Look in the material below for the line holding "Required format: admin@contoso.com.". Set it down exactly, with each later line up to and including the line holding "validate the network connection.".

* * * * * * * * *

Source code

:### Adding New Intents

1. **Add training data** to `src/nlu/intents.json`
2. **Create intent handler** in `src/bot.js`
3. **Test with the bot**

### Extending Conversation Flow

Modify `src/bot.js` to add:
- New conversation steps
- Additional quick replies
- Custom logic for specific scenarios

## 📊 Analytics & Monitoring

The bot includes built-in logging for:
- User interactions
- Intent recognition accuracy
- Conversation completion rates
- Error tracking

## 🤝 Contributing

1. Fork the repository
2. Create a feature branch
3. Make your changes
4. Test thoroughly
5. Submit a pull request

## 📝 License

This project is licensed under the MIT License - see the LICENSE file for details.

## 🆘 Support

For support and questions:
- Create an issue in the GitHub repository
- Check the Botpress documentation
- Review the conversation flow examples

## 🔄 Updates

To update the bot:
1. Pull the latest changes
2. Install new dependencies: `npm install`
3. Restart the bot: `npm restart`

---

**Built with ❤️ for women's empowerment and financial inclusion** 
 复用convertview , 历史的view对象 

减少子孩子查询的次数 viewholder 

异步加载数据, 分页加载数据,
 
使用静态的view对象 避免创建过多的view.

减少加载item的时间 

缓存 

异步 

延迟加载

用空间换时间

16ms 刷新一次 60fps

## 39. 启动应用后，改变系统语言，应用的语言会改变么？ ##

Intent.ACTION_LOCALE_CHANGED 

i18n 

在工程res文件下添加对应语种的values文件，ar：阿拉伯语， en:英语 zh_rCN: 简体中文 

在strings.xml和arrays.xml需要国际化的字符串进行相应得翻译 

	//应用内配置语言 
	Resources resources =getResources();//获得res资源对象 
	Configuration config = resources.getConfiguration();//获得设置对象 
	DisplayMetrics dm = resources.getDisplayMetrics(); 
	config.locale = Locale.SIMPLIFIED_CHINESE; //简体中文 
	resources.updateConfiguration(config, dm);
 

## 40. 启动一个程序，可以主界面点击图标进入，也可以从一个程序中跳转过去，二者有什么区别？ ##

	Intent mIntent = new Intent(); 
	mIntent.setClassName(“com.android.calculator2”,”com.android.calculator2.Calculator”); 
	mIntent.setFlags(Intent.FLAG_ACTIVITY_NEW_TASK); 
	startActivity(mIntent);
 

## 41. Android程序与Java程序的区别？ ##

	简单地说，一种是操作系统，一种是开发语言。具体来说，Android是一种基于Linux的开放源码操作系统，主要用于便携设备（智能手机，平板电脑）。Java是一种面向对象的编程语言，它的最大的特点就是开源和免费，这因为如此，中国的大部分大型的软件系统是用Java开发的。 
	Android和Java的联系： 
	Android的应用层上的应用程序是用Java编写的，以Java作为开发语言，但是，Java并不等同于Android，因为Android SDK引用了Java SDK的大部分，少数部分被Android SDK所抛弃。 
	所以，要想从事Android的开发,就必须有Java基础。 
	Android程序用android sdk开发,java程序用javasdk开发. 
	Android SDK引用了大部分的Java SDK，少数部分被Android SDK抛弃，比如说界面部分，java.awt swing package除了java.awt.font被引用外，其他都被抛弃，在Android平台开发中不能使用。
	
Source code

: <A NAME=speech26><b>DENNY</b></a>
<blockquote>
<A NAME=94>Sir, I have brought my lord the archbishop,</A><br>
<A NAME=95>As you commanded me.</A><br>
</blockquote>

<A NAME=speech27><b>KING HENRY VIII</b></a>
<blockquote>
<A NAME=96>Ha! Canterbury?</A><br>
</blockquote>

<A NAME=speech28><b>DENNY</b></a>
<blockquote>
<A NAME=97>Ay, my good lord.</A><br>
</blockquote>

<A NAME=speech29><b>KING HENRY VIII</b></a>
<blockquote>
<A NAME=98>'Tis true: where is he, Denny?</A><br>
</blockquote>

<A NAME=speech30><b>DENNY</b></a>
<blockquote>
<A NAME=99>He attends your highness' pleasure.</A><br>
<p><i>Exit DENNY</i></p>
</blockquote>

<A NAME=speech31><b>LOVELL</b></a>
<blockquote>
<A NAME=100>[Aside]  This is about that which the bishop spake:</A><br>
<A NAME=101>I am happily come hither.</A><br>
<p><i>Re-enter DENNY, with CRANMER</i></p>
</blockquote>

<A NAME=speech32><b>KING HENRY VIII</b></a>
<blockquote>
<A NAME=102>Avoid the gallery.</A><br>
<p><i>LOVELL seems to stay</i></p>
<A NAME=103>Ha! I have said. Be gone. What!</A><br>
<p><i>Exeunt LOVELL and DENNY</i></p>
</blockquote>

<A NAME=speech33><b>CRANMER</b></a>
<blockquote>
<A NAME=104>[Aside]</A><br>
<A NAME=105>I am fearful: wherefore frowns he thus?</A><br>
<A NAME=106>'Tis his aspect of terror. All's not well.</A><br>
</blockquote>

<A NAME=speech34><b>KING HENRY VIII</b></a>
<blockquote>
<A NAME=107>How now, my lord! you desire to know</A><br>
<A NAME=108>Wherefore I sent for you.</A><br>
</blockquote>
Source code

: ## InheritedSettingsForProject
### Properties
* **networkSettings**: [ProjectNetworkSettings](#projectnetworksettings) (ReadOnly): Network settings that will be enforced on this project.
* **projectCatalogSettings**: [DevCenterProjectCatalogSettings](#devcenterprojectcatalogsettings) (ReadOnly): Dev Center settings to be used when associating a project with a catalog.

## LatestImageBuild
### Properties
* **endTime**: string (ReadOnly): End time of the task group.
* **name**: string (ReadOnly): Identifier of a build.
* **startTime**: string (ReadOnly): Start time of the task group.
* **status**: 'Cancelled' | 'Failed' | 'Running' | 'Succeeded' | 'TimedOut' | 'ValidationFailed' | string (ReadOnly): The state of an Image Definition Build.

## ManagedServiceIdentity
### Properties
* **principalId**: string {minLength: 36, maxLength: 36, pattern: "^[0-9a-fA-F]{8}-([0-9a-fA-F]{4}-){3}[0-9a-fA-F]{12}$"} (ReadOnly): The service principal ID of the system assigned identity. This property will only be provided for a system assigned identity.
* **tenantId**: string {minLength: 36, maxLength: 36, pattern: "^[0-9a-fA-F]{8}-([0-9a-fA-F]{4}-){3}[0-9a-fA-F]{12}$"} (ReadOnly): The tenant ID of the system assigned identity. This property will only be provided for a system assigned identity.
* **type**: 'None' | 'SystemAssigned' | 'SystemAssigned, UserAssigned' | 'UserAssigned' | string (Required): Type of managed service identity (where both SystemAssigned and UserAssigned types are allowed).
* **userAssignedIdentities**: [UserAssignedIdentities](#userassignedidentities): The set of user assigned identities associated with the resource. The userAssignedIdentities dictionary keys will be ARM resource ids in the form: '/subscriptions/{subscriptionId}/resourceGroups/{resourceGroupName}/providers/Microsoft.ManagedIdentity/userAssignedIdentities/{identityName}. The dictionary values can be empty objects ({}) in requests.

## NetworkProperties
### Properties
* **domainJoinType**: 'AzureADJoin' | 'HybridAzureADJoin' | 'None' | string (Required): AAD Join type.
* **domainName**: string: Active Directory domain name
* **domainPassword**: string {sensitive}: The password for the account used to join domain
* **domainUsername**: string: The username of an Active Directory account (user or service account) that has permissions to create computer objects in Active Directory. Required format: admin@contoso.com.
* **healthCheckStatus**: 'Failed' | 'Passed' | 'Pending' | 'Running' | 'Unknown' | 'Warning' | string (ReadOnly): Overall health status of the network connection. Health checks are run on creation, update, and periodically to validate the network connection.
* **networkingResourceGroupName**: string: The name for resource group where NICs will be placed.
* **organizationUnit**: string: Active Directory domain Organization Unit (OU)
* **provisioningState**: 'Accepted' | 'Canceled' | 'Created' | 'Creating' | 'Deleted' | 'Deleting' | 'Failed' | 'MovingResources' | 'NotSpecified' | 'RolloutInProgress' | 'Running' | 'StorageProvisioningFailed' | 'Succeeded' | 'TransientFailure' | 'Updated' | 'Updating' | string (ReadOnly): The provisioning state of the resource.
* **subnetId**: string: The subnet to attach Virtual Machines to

* * * * * * * * *

Result for this task ::
* **domainUsername**: string: The username of an Active Directory account (user or service account) that has permissions to create computer objects in Active Directory. Required format: admin@contoso.com.
* **healthCheckStatus**: 'Failed' | 'Passed' | 'Pending' | 'Running' | 'Unknown' | 'Warning' | string (ReadOnly): Overall health status of the network connection. Health checks are run on creation, update, and periodically to validate the network connection.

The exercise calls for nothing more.